PROBLEM - Copy out every line of text in the listing below, character for character, and leave out the pictures.
(ENTRIES SUPPLIED)
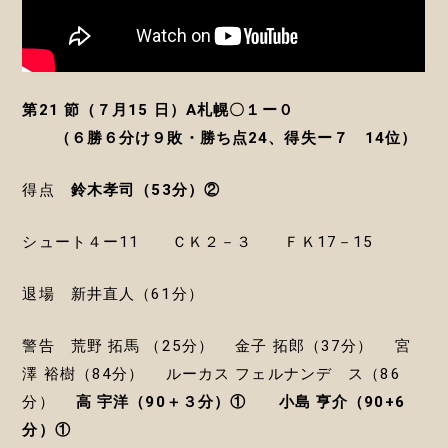
第21 節（７月15 日）A札幌〇１ー０
（６勝６分け９敗・勝ち点24、得失ー７ 14位）
得点
鈴木孝司（53分）②
シュート４ー11 ＣＫ２－３ ＦＫ17－15
退場 新井直人（61分）
警告 荒野 拓馬 （25分） 金子 拓郎（37分） 宮
澤 裕樹（84分） ルーカス フェルナンデ ス（86
分）
高 宇洋（90＋３分）①
小島 亨介（90+6
分）①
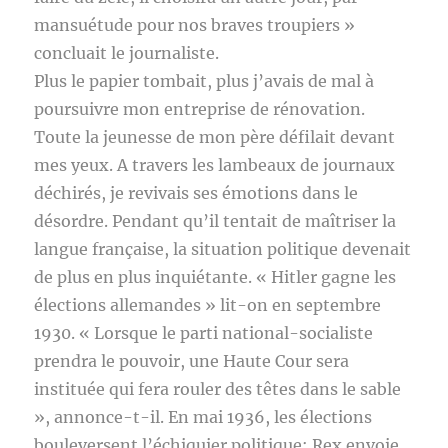
mansuétude pour nos braves troupiers »
concluait le journaliste.
Plus le papier tombait, plus j’avais de mal à
poursuivre mon entreprise de rénovation.
Toute la jeunesse de mon père défilait devant
mes yeux. A travers les lambeaux de journaux
déchirés, je revivais ses émotions dans le
désordre. Pendant qu’il tentait de maîtriser la
langue française, la situation politique devenait
de plus en plus inquiétante. « Hitler gagne les
élections allemandes » lit-on en septembre
1930. « Lorsque le parti national-socialiste
prendra le pouvoir, une Haute Cour sera
instituée qui fera rouler des têtes dans le sable
», annonce-t-il. En mai 1936, les élections
bouleversent l’échiquier politique: Rex envoie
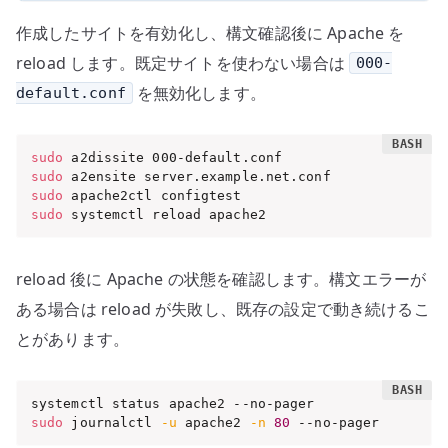
作成したサイトを有効化し、構文確認後に Apache を
reload します。既定サイトを使わない場合は
000-
を無効化します。
default.conf
sudo
sudo
sudo
sudo
 systemctl reload apache2
reload 後に Apache の状態を確認します。構文エラーが
ある場合は reload が失敗し、既存の設定で動き続けるこ
とがあります。
sudo
 journalctl 
-u
 apache2 
-n
80
 --no-pager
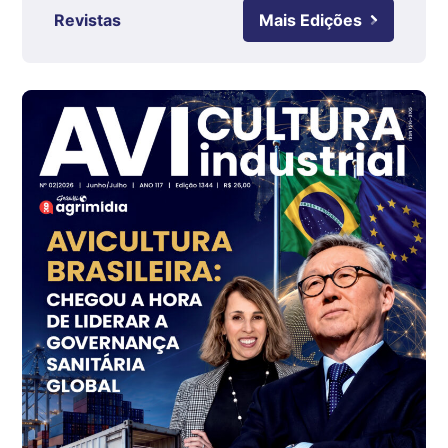
kg
Revistas
Mais Edições
Ovo Branco - Regional
Grande São Paulo (SP)
R$ 142,62
cx
Ovo Branco - Regional
Branco
R$ 144,99
cx
Ovo Vermelho - Regional
Grande São Paulo (SP)
R$ 153,38
cx
Ovo Vermelho - Regional
Vermelho
R$ 156,33
cx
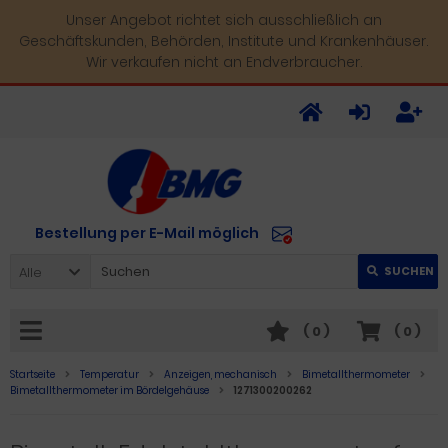
Unser Angebot richtet sich ausschließlich an
Geschäftskunden, Behörden, Institute und Krankenhäuser.
Wir verkaufen nicht an Endverbraucher.
Bestellung per E-Mail möglich
Alle
SUCHEN
(
0
)
(
0
)
Startseite
Temperatur
Anzeigen, mechanisch
Bimetallthermometer
Bimetallthermometer im Bördelgehäuse
1271300200262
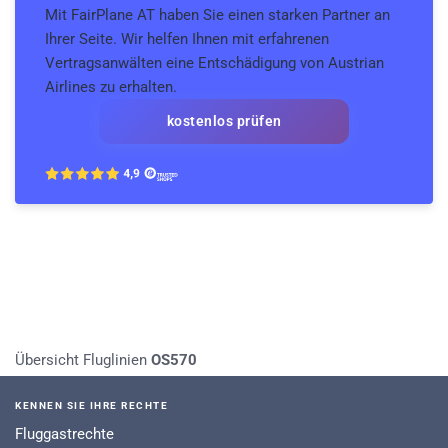
Mit FairPlane AT haben Sie einen starken Partner an
Ihrer Seite. Wir helfen Ihnen mit erfahrenen
Vertragsanwälten eine Entschädigung von Austrian
Airlines zu erhalten.
kostenlos prüfen
Übersicht Fluglinien
OS570
KENNEN SIE IHRE RECHTE
Fluggastrechte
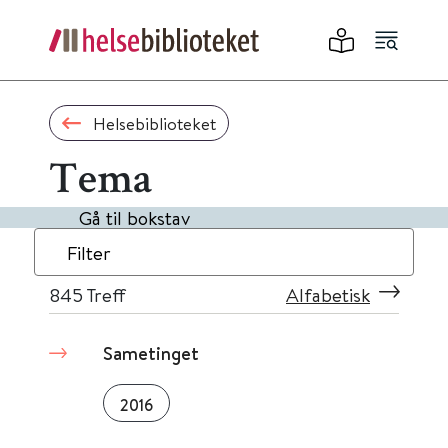
Helsebiblioteket
Tema
Gå til bokstav
Filter
845
Treff
Alfabetisk
Sametinget
2016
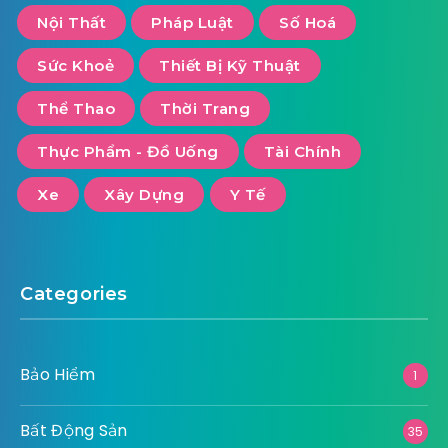
Nội Thất
Pháp Luật
Số Hoá
Sức Khoẻ
Thiết Bị Kỹ Thuật
Thể Thao
Thời Trang
Thực Phẩm - Đồ Uống
Tài Chính
Xe
Xây Dựng
Y Tế
Categories
Bảo Hiểm
1
Bất Động Sản
35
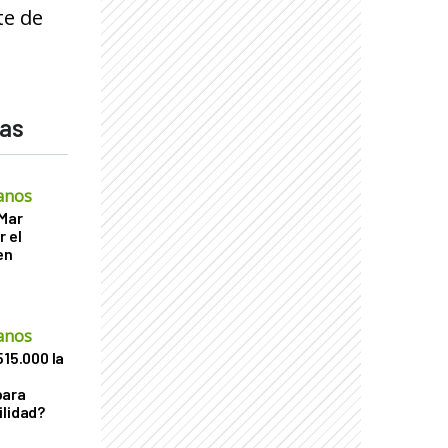
te de
das
anos
 Mar
r el
en
anos
515.000 la
para
ilidad?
(End ENTRIES SUPPLIED)
EXERCISE OUTPUT -
第21 節（７月15 日）A札幌〇１ー０
（６勝６分け９敗・勝ち点24、得失ー７ 14位）
得点
鈴木孝司（53分）②
シュート４ー11 ＣＫ２－３ ＦＫ17－15
退場 新井直人（61分）
警告 荒野 拓馬 （25分） 金子 拓郎（37分） 宮
澤 裕樹（84分） ルーカス フェルナンデ ス（86
分）
高 宇洋（90＋３分）①
小島 亨介（90+6
分）①
mansuétude pour nos braves troupiers »
concluait le journaliste.
Plus le papier tombait, plus j’avais de mal à
poursuivre mon entreprise de rénovation.
Toute la jeunesse de mon père défilait devant
mes yeux. A travers les lambeaux de journaux
déchirés, je revivais ses émotions dans le
désordre. Pendant qu’il tentait de maîtriser la
langue française, la situation politique devenait
de plus en plus inquiétante. « Hitler gagne les
élections allemandes » lit-on en septembre
1930. « Lorsque le parti national-socialiste
prendra le pouvoir, une Haute Cour sera
instituée qui fera rouler des têtes dans le sable
», annonce-t-il. En mai 1936, les élections
bouleversent l’échiquier politique: Rex envoie
作成したサイトを有効化し、構文確認後に Apache を
reload します。既定サイトを使わない場合は
000-
を無効化します。
default.conf
sudo
sudo
sudo
sudo
 systemctl reload apache2
reload 後に Apache の状態を確認します。構文エラーが
ある場合は reload が失敗し、既存の設定で動き続けるこ
とがあります。
sudo
 journalctl 
-u
 apache2 
-n
80
 --no-pager
kg
Revistas
Mais Edições
Ovo Branco - Regional
Grande São Paulo (SP)
R$ 142,62
cx
Ovo Branco - Regional
Branco
R$ 144,99
cx
Ovo Vermelho - Regional
Grande São Paulo (SP)
R$ 153,38
cx
Ovo Vermelho - Regional
Vermelho
R$ 156,33
cx
Unser Angebot richtet sich ausschließlich an
Geschäftskunden, Behörden, Institute und Krankenhäuser.
Wir verkaufen nicht an Endverbraucher.
Bestellung per E-Mail möglich
Alle
SUCHEN
(
0
)
(
0
)
Startseite
Temperatur
Anzeigen, mechanisch
Bimetallthermometer
Bimetallthermometer im Bördelgehäuse
1271300200262
Mit FairPlane AT haben Sie einen starken Partner an
Ihrer Seite. Wir helfen Ihnen mit erfahrenen
Vertragsanwälten eine Entschädigung von Austrian
Airlines zu erhalten.
kostenlos prüfen
Übersicht Fluglinien
OS570
KENNEN SIE IHRE RECHTE
Fluggastrechte
Helsebiblioteket
Tema
Gå til bokstav
Filter
845
Treff
Alfabetisk
Sametinget
2016
Nội Thất
Pháp Luật
Số Hoá
Sức Khoẻ
Thiết Bị Kỹ Thuật
Thể Thao
Thời Trang
Thực Phẩm - Đồ Uống
Tài Chính
Xe
Xây Dựng
Y Tế
Categories
Bảo Hiểm
1
Bất Động Sản
35
te de
das
anos
 Mar
r el
en
anos
515.000 la
para
ilidad?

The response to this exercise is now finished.